%%

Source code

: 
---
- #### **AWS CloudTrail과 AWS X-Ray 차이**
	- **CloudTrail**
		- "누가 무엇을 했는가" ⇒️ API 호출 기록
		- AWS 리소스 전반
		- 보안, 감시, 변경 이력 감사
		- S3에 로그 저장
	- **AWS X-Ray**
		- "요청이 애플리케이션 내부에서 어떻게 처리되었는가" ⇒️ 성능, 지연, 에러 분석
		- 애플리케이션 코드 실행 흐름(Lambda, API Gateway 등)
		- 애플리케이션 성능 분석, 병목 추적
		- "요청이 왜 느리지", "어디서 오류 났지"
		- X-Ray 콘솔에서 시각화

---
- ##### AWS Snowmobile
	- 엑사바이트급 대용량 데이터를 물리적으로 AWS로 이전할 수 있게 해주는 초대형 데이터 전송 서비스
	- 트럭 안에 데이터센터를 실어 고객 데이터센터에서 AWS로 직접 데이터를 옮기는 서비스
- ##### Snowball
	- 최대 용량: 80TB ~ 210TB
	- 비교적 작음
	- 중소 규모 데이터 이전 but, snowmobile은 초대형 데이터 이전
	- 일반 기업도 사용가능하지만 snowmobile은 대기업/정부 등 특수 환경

%%

▸ Exercise objective
Looking at the records above, count the lines with the word "snowmobile은" in them; reply with the number only.

▸ The completed task
2